▸ **Material supplied**
▼▼▼

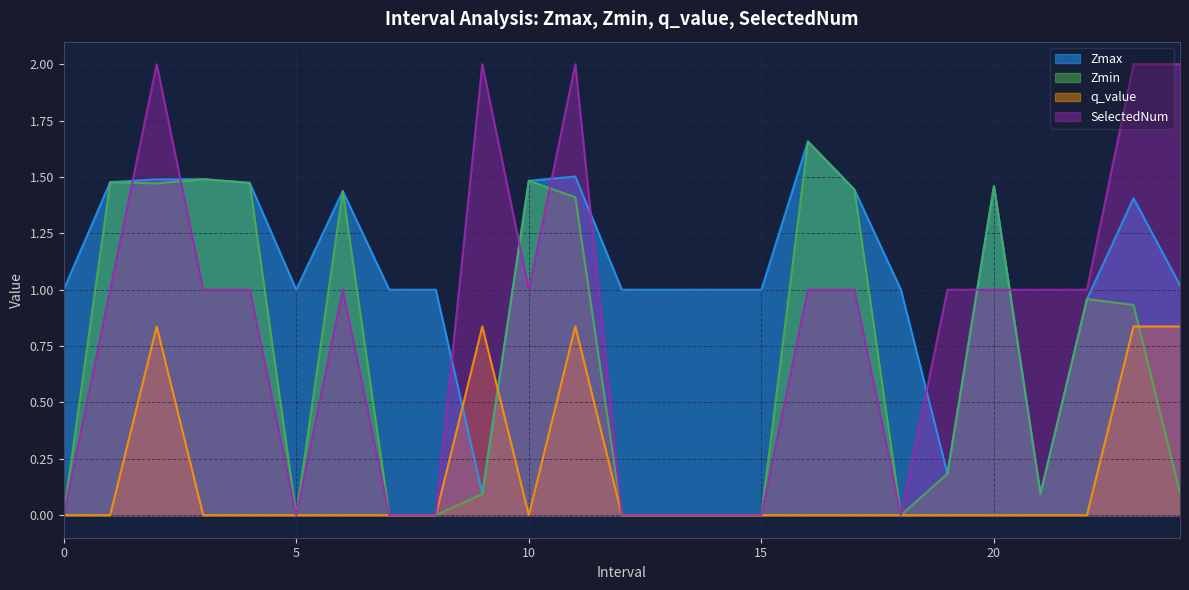

True or false: SelectedNum and q_value intersect in this chart.

False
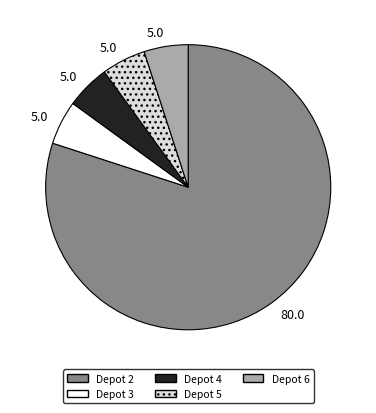

Is there any slice that represents more than half of the pie?

Yes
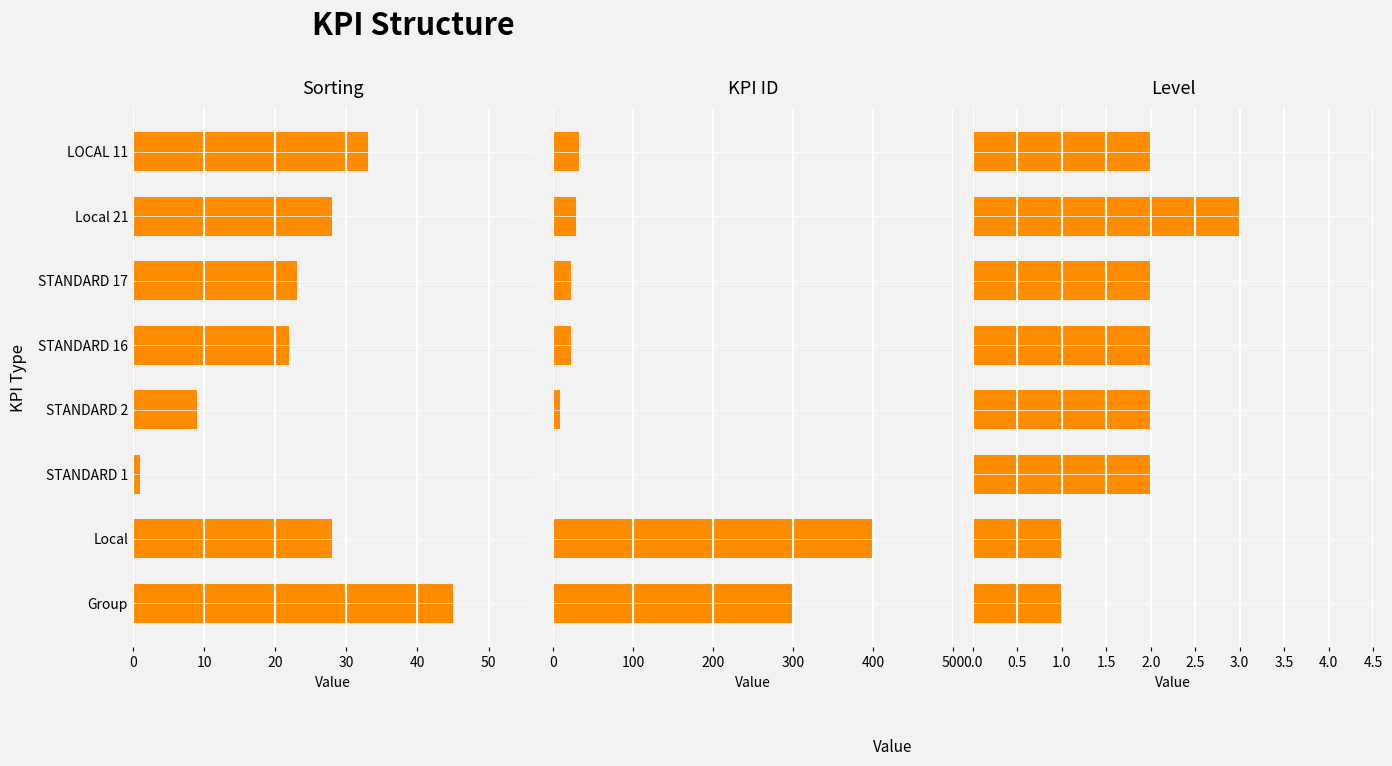

How many bars are there in each group?

3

▲▲▲

▸ **Assignment**
Please gather every line in the records above that contains the word "there" and list each one in full.

▸ **Problem solution**
Is there any slice that represents more than half of the pie?
How many bars are there in each group?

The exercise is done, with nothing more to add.